* [WHAT YOU ARE ASKED TO DO]
Please show every line from the entries that carries the word "left".

* [STUDY MATERIAL]
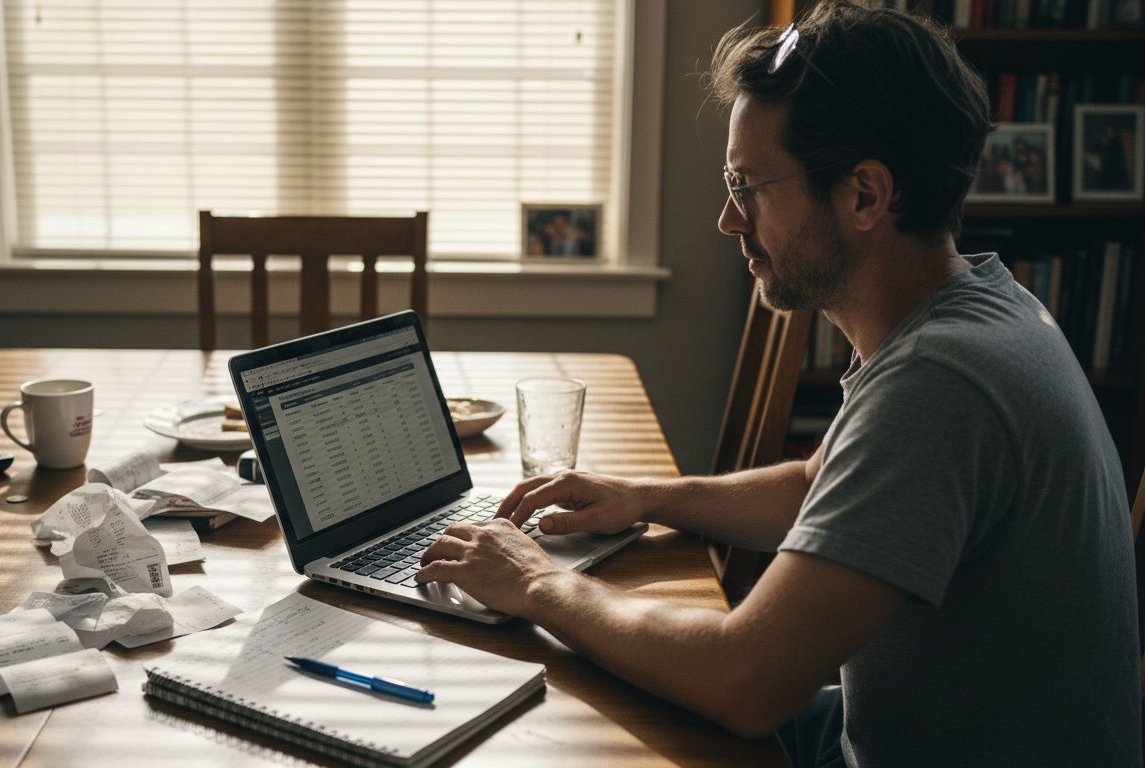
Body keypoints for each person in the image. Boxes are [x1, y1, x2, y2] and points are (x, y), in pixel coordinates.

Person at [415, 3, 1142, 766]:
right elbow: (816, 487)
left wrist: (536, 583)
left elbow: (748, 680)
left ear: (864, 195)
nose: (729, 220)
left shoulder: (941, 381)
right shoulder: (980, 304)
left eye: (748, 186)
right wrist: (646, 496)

* [RESPONSE AREA]
left wrist: (536, 583)
left elbow: (748, 680)
left ear: (864, 195)
left shoulder: (941, 381)
left eye: (748, 186)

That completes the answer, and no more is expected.